WORK REQUIRED - Can you recast the part of the entries below that opens with the line containing "scientific name: Digenea simplex" and closes with the line containing "locality: Lighthouse reef" as a numbered list, including both of those lines and leaving out any blank lines?

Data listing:
******
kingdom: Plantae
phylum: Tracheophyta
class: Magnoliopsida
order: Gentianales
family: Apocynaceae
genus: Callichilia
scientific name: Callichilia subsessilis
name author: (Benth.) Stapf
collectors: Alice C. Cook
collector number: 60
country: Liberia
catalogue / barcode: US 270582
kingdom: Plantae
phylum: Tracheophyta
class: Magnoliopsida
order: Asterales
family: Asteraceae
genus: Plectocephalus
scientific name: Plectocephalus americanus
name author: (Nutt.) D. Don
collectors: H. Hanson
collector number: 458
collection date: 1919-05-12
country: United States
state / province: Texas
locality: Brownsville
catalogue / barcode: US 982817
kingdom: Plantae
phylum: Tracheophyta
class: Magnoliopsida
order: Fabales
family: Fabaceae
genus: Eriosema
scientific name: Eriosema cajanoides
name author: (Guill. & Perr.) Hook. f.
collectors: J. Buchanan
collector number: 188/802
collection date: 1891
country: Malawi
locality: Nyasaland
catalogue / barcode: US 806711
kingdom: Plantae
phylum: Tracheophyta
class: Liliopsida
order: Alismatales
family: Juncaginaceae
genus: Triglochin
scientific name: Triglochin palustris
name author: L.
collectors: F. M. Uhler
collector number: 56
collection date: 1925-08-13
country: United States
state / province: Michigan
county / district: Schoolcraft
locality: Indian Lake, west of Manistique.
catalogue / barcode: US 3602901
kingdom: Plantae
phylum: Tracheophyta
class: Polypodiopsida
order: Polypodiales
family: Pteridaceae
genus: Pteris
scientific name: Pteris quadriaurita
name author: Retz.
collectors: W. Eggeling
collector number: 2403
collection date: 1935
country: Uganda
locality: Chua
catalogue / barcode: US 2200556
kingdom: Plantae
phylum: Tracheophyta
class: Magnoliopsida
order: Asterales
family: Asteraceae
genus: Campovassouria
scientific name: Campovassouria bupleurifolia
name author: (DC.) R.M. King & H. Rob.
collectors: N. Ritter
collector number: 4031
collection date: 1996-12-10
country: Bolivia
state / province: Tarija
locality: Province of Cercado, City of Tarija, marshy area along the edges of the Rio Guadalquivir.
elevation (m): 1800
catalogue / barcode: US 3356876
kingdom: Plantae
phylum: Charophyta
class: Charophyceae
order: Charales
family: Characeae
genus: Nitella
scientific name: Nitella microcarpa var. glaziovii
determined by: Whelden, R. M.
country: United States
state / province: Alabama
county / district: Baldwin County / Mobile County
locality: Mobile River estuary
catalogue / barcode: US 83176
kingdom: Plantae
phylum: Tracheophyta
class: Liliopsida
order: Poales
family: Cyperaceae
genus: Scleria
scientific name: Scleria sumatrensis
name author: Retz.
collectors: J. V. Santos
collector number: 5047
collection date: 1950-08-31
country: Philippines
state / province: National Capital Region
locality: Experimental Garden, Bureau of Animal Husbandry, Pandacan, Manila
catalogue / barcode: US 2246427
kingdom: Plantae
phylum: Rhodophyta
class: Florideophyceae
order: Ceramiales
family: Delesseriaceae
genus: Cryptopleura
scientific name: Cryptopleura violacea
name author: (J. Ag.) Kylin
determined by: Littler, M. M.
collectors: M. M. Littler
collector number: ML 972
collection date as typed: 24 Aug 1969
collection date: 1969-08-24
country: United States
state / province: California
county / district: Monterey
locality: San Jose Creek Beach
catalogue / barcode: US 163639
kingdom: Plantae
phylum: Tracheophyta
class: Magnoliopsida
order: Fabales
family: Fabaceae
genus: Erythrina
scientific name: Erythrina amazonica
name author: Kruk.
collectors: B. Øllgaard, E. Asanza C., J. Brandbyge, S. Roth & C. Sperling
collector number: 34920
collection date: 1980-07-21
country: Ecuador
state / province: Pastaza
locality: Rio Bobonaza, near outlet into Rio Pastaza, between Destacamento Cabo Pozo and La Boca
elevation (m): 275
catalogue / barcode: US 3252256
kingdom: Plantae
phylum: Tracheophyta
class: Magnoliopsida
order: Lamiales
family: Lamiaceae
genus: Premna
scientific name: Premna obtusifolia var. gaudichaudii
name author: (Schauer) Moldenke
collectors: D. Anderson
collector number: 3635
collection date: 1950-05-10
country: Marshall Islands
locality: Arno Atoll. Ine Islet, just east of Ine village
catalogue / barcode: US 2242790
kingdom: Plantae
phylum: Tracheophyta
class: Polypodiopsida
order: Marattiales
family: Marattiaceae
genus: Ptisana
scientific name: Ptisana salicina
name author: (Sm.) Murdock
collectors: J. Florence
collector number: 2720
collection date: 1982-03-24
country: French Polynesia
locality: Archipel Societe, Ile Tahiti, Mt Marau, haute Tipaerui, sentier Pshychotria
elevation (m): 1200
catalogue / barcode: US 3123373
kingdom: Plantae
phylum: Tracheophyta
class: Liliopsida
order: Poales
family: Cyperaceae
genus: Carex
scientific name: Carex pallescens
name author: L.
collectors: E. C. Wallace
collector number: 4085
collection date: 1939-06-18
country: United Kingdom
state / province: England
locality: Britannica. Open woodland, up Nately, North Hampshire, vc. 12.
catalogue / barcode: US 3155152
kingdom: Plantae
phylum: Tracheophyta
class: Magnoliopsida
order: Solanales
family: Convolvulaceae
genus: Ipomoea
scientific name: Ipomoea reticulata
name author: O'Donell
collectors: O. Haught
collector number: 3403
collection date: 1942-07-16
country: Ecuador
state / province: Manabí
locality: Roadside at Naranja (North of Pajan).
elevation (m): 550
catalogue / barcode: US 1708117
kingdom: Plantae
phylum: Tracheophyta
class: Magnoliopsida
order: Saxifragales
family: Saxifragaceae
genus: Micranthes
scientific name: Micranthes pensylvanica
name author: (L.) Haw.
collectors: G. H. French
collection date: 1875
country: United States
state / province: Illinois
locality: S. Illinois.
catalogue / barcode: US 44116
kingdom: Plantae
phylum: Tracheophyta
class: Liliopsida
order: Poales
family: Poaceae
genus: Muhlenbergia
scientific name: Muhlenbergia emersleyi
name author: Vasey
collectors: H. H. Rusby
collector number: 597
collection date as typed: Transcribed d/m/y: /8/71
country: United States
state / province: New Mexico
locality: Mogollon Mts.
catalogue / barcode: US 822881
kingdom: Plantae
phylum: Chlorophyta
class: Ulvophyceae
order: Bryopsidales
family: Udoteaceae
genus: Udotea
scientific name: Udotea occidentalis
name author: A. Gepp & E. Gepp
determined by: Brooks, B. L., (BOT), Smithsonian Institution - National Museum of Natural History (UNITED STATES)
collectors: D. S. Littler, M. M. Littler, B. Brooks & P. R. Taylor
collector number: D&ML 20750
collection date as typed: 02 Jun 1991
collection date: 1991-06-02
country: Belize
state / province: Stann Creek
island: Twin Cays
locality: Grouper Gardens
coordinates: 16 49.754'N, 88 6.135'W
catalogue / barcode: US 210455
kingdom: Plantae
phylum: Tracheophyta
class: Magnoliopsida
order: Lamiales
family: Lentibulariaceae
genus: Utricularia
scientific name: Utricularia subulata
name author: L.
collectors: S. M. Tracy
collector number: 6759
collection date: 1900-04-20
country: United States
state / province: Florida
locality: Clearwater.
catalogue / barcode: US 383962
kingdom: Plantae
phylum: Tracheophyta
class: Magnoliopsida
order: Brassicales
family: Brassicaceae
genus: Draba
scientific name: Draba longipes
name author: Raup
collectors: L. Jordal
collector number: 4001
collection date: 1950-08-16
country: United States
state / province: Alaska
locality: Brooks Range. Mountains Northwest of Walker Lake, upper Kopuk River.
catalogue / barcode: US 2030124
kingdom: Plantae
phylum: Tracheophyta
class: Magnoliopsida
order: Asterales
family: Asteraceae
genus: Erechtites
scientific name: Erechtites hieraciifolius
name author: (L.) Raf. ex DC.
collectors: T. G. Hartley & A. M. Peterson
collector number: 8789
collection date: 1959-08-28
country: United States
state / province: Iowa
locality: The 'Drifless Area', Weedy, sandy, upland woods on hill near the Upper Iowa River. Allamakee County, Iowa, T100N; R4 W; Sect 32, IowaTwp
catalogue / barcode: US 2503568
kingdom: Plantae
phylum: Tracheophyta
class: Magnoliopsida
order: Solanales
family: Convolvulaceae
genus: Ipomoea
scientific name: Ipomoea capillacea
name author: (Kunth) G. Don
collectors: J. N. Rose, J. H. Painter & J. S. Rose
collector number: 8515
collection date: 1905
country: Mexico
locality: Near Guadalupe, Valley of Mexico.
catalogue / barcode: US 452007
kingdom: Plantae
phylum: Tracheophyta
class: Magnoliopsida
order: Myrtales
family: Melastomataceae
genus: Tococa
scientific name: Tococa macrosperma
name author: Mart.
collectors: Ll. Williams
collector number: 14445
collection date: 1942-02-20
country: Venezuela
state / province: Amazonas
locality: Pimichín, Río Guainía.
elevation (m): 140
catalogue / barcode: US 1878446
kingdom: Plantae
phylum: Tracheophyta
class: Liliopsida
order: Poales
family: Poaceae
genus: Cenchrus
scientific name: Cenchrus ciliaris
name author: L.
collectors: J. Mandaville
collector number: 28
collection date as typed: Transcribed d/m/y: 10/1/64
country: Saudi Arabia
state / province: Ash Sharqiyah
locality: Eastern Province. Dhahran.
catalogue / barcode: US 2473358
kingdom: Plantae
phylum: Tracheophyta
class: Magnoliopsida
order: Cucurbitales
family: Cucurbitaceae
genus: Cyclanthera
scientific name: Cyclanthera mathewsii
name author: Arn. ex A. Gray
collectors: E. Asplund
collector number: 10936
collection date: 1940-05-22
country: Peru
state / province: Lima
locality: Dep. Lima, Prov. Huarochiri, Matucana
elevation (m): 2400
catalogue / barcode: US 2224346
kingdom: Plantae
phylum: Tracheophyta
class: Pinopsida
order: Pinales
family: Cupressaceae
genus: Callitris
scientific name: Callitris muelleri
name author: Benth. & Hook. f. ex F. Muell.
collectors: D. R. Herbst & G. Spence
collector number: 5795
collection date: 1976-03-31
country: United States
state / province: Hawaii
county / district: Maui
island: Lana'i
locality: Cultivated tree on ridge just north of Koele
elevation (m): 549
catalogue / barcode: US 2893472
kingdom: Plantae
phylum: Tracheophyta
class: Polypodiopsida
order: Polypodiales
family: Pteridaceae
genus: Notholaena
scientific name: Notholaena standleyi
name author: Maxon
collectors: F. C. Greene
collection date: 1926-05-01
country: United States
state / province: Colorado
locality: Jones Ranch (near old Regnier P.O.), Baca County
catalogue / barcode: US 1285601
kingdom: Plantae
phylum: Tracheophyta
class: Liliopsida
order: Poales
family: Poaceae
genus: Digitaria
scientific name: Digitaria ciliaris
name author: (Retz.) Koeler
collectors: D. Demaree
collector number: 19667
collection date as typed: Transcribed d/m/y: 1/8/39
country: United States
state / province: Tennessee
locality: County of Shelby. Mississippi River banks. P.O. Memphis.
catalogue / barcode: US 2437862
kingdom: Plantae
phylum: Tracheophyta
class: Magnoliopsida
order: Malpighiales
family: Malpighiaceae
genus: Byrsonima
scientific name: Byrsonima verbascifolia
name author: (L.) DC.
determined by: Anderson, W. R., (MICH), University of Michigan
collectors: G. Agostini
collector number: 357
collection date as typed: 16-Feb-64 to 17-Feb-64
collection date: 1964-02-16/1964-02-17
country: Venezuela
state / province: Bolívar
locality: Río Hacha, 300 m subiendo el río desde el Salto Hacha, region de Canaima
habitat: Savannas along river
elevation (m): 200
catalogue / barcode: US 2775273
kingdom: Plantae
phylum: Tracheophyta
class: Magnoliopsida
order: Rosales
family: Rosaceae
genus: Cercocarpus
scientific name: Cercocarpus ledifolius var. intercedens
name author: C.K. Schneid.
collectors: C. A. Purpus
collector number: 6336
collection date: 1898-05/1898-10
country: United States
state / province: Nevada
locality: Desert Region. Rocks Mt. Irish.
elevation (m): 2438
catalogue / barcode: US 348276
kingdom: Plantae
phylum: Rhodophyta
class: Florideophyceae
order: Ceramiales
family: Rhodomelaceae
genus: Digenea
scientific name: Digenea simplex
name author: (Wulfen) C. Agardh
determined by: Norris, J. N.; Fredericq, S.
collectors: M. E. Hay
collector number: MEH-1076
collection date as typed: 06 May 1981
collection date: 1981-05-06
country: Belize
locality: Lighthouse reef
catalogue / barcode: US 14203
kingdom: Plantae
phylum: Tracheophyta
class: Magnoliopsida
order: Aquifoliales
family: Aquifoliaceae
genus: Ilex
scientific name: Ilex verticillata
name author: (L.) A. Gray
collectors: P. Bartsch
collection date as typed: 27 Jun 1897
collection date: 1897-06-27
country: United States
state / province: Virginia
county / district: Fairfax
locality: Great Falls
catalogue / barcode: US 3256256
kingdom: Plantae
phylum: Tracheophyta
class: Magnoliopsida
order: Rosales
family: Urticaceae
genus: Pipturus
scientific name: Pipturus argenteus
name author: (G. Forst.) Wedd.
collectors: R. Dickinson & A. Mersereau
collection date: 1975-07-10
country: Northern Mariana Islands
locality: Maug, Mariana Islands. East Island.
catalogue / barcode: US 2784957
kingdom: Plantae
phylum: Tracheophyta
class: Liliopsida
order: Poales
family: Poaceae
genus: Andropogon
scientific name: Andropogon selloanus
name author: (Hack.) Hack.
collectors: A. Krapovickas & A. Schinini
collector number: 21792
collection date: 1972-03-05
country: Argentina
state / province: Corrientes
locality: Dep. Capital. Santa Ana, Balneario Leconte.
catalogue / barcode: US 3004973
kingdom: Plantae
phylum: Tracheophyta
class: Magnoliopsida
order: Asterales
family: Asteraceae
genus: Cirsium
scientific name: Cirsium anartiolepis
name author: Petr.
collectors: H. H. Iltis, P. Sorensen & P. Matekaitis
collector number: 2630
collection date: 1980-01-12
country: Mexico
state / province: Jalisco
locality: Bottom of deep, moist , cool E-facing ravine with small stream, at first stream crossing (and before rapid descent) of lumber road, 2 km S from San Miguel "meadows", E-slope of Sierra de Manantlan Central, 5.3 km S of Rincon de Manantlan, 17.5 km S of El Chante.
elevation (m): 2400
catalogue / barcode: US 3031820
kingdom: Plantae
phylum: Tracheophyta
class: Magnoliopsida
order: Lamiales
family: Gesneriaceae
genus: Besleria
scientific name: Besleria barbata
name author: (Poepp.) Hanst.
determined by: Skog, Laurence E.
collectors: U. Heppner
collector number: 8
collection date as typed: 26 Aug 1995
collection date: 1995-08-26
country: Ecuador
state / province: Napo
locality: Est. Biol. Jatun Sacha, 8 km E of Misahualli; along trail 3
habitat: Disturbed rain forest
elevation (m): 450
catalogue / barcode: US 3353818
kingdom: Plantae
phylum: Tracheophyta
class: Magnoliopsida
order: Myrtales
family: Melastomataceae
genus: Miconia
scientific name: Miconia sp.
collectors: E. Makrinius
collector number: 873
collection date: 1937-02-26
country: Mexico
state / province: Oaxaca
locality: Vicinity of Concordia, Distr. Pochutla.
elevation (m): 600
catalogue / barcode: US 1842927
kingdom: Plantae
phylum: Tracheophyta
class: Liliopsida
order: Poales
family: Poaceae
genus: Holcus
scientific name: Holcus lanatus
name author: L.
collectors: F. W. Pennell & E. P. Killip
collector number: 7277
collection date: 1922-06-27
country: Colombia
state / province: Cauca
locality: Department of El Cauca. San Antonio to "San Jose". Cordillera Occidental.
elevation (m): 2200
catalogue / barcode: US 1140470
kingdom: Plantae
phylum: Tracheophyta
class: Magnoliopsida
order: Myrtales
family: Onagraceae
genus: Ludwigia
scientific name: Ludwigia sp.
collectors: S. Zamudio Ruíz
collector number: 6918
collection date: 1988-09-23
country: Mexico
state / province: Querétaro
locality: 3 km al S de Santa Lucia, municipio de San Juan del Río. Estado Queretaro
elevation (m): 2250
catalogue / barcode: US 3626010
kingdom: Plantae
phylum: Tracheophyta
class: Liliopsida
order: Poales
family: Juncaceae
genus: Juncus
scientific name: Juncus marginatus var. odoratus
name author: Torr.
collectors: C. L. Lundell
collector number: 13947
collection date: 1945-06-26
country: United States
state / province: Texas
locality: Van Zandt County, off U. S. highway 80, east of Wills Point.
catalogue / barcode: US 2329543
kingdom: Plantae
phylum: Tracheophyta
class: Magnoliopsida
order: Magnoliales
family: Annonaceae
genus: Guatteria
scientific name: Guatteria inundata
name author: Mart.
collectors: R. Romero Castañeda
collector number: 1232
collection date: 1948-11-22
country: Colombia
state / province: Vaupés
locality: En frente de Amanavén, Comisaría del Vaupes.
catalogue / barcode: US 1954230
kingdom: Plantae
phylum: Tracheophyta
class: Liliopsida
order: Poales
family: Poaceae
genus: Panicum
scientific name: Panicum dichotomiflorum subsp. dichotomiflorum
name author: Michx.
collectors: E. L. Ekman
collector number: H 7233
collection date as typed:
******
RESPONSE TO THE TASK -
1. scientific name: Digenea simplex
2. name author: (Wulfen) C. Agardh
3. determined by: Norris, J. N.; Fredericq, S.
4. collectors: M. E. Hay
5. collector number: MEH-1076
6. collection date as typed: 06 May 1981
7. collection date: 1981-05-06
8. country: Belize
9. locality: Lighthouse reef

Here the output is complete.